**Texto mostrado**
☆ ☆ ☆ ☆ ☆ ☆ ☆

El socialismo no es el predominio de lo colectivo sobre lo individual: es la transformación de la masa en una colectividad de individuos conscientes; es la concentración de más de un millón de personas en la Plaza de la Revolución, con voluntad y discernimiento propios. El socialismo empieza con una tirada millonaria, a un precio simbólico, de los clásicos literarios de la lengua, como el Don Quijote de la Mancha y con el rescate simultáneo del saber y las tradiciones culturales de los “sin voz”, como ocurrió con el cimarrón Esteban Montejo o con la creación del Conjunto Folklórico Nacional. Empieza con una Campaña de Alfabetización que enseña a leer, a interpretar, a soñar. Empieza y perdura convirtiendo a cada individuo en protagonista del triunfo colectivo. La cultura del ser se sostiene sobre lo que somos, una mezcla siempre compleja de virtudes y defectos, cuyo centro irradiador es la utilidad de nuestras vidas. Pero si cesa la fuerza centrífuga que hace girar todas las voluntades en torno al ideal asumido de forma colectiva, los individuos vuelven a disgregarse, a convertirse en átomos, a girar sobre su propio eje.

☆ ☆ ☆ ☆ ☆ ☆ ☆

**Extractos de registros**
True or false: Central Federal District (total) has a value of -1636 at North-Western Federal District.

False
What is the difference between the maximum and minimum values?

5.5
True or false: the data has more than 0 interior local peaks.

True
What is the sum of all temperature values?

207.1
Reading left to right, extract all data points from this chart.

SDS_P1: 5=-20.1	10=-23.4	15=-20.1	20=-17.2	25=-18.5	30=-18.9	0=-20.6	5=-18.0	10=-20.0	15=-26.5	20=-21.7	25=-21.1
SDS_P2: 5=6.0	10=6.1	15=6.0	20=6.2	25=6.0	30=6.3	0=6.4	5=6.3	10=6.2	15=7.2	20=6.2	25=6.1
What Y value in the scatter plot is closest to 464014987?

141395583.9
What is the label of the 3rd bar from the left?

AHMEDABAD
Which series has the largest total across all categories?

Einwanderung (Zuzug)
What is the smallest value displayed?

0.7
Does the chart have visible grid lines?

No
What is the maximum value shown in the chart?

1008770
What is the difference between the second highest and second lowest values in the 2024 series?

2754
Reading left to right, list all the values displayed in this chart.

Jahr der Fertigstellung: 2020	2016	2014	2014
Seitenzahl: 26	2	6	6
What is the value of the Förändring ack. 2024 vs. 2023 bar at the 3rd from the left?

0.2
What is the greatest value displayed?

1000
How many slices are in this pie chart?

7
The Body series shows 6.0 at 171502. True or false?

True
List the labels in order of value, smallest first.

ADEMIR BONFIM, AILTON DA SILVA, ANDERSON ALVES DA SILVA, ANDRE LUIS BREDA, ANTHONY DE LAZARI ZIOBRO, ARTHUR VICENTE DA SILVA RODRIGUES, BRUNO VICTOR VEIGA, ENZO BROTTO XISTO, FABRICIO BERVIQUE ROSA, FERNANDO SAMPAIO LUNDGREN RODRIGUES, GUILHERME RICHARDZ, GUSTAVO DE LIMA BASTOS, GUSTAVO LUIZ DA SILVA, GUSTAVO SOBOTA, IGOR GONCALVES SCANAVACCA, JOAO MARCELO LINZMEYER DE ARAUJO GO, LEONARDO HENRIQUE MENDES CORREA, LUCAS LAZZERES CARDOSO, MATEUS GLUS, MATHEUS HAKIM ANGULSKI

☆ ☆ ☆ ☆ ☆ ☆ ☆

**Tarea solicitada 1**
Indique si cada afirmación concuerda con el texto sobre el socialismo y responda sí o no, citando textualmente las palabras que lo deciden. (a) El socialismo se define como el predominio de lo colectivo sobre lo individual. (b) La Campaña de Alfabetización enseña a leer, a interpretar y a soñar. (c) Los clásicos literarios se publicaron a un precio elevado.
**Tarea solicitada 2**
Continúe el texto sobre el socialismo a partir de su última oración.

**Resultado obtenido 1**
(a) No: «El socialismo no es el predominio de lo colectivo sobre lo individual».
(b) Sí: «Empieza con una Campaña de Alfabetización que enseña a leer, a interpretar, a soñar».
(c) No: «una tirada millonaria, a un precio simbólico».

**Resultado obtenido 2**
La sociedad capitalista promueve un modelo de éxito que se contabiliza en bienes materiales; el triunfo individual se mide en posesiones, no importa la manera en que se obtengan. Por supuesto, la espiritualidad humana (palabra secuestrada por las religiones), solo se expande allí donde las necesidades materiales mínimas están cubiertas. Pero el consumismo no es patrimonio exclusivo de los ricos, porque no es la abundancia de bienes: es el estado mental que nos esclaviza en el anhelo perenne de seguir el itinerario del mercado. Soñar con poseer cada novedad, cada objeto de marca, cada señal material que exprese lo mucho (o de lo poco) que valemos. El que viene “de abajo” exhibe con más ahínco ante los suyos su “éxito”, sea en cadenas de oro, en carros modernos o en Barbies y Ken descerebrados.

Para todos los seres humanos existe un lugar en el mundo, lo difícil es hallarlo. Los sentidos posibles son casi infinitos: el placer de crear, bailar, ser útil, solidario, más fuerte o más rápido, más resistente… el revolucionario capaz incluso de ofrendar su vida por la justicia, el que crea con las manos, con la mente, o con el cuerpo, el campesino que acaricia la hoja de tabaco como rostro de mujer. Diana, la estadounidense sesentona que conquistó su sueño de cruzar a nado el estrecho de la Florida; José, el español que piensa cada mañana en cómo apoyar durante el día al pueblo cubano; el hombre o la mujer que sin luz en su casa trabaja diez o más horas diarias para dar luz a otros. El socialismo es la cultura del ser. Fidel lo advirtió: lo primero que hay que salvar es la cultura (de liberación, anticapitalista). Lo que llamamos colonialismo cultural, no es la sustitución de unas tradiciones nacionales por otras. La cubana ha demostrado que es capaz de asimilar y procesar todas las influencias foráneas sin dejar de ser. Nos colonizan culturalmente cuando nos inoculan la cultura del tener, preámbulo de toda colonización política. En esa batalla cultural, que se libra mente a mente, nadie es prescindible.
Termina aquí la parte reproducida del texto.